(Brief) Quote everything from the line that contains "order: Poales" down through the end of the records, leaving the pictures out of your answer.

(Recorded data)
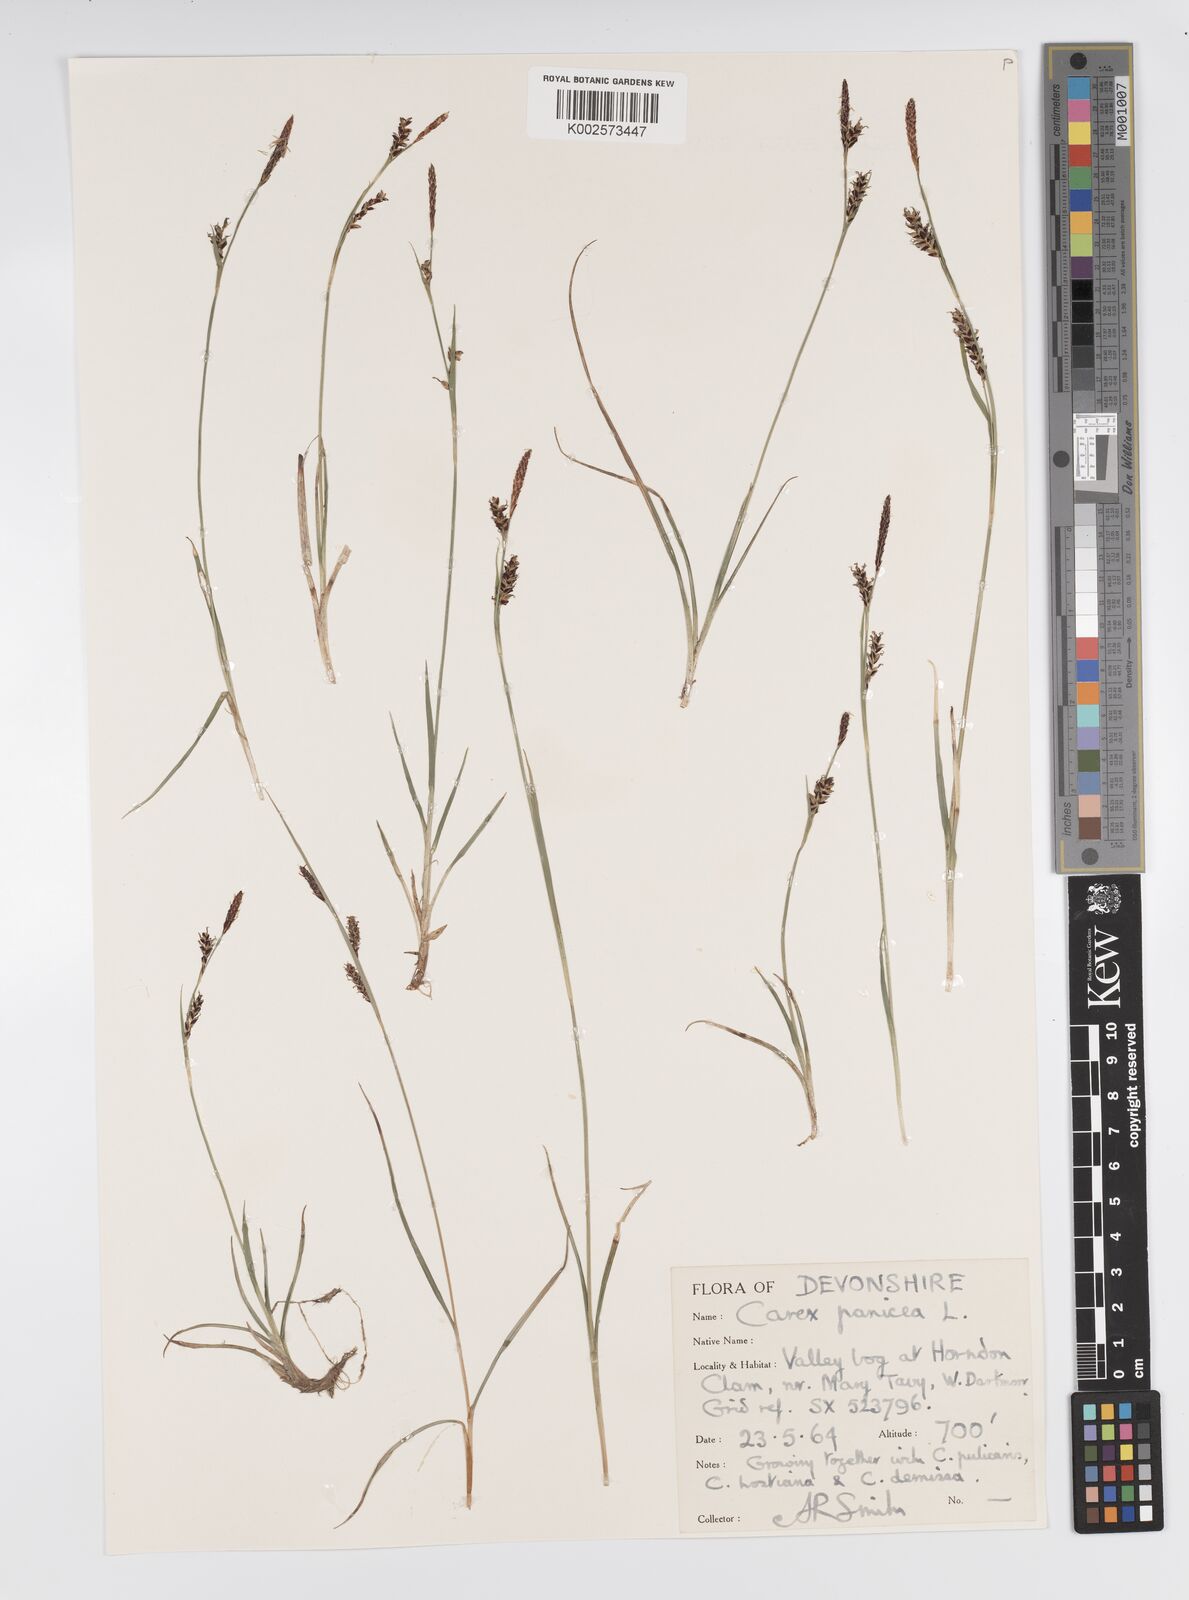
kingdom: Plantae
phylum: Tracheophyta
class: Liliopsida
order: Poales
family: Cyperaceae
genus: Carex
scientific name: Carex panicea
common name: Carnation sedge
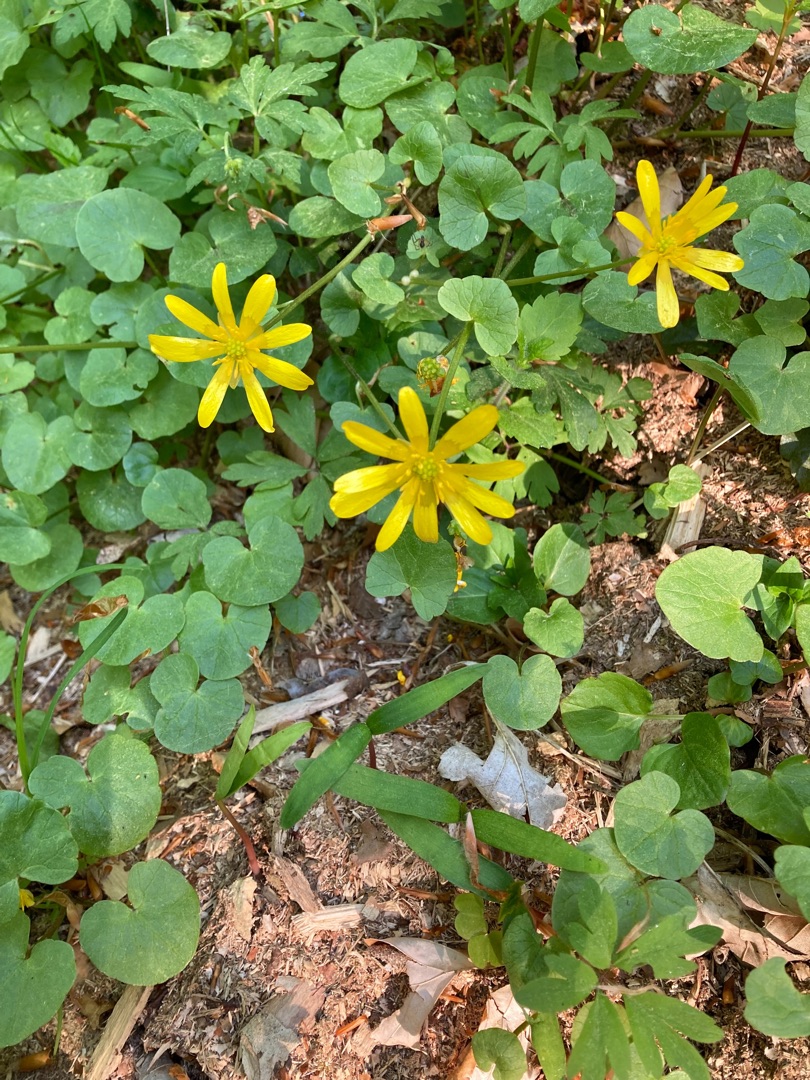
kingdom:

(Answer below)
order: Poales
family: Cyperaceae
genus: Carex
scientific name: Carex panicea
common name: Carnation sedge
kingdom:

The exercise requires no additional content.